The younger mean age of our study population (59 compared with 612 and 643 years) may limit the expression of APOE ε4 and cognitive change but heighten the association of APOE ε4 with coronary artery disease. This may account for our greater APOE ε4 allele frequency (0.21 compared with 0.132 and 0.173) and failure to show an association with a decline in general cognitive ability.
Our cognitive test battery included verbal fluency, a measure of executive function, which was not specifically tested in the other studies. Deficits in executive functions influence a person's ability to work, function appropriately at home, and maintain social relationships.5 These are often the changes that patients complain about after CABG surgery, and this cognitive domain has not been extensively investigated to date.
We assessed cognitive performance at 12 weeks as compared with six weeks in the other studies.2,3 The longer follow up time may unmask the interaction of APOE ε4 and brain injury after CABG surgery in the cognitive domains related to executive function. Long term follow up at one or two years may show a greater affect of APOE ε4 on general cognitive performance.

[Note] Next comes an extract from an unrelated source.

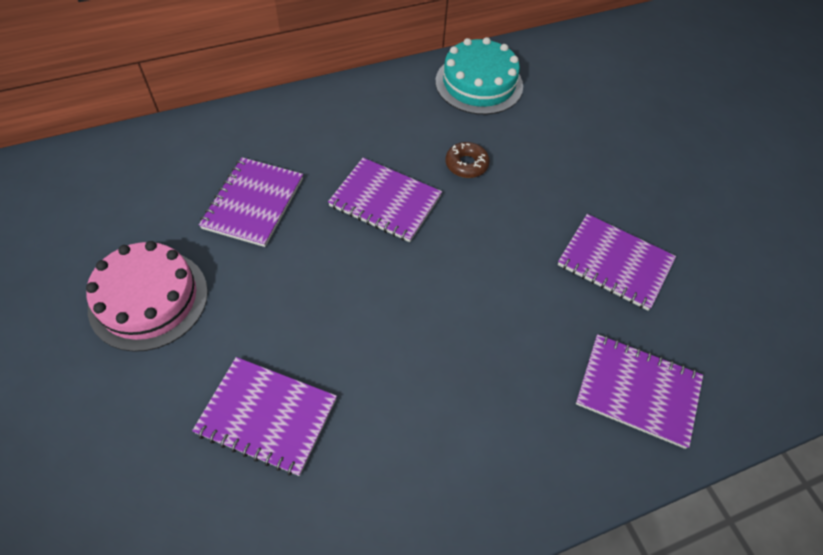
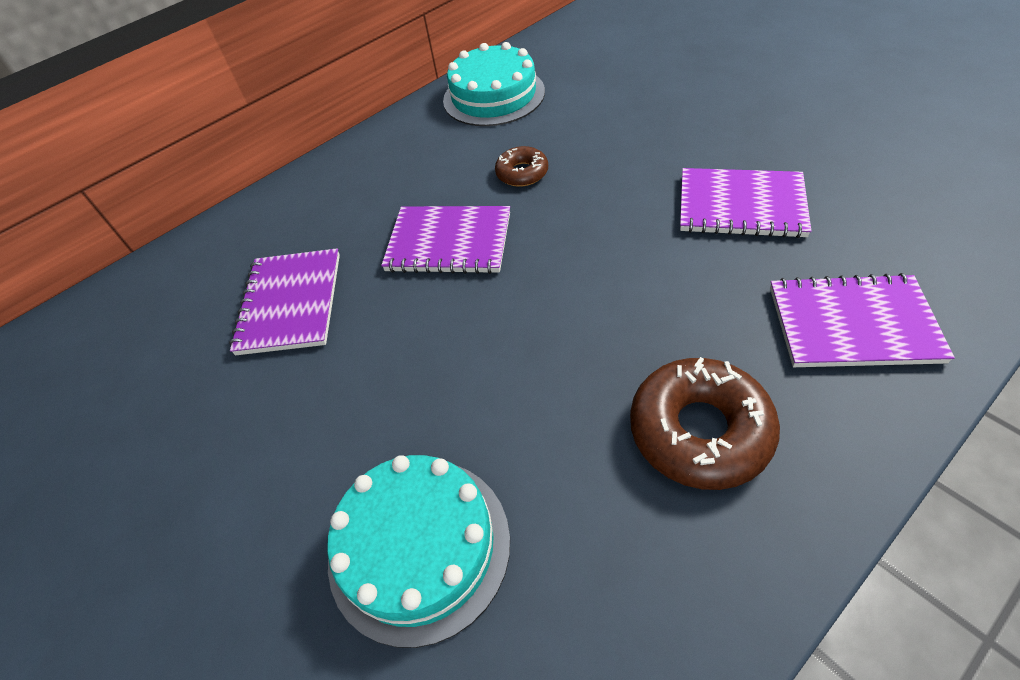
camera: 10 degrees left, 5 degrees down
(148, 299) = (197, 465): pink cake -> none
(267, 416) = (419, 546): purple notebook -> turquoise cake
(486, 420) = (699, 431): none -> brown donut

We found no association between APOE genotype and cognitive scores before surgery, which is in agreement with previous studies.2,3 In terms of recognised risk factors for cognitive decline, we found no association between APOE genotype and the presence of palpable aortic atheroma or neurological deficit before surgery.
In conclusion, this study does not support the hypothesis that the APOE ε4 allele confers additional risk of general cognitive or neurological decline after CABG surgery. Rather, it implies a specific effect on long term outcome of verbal fluency that warrants further investigation.
This work was supported by Welcome Trust Grant 050190.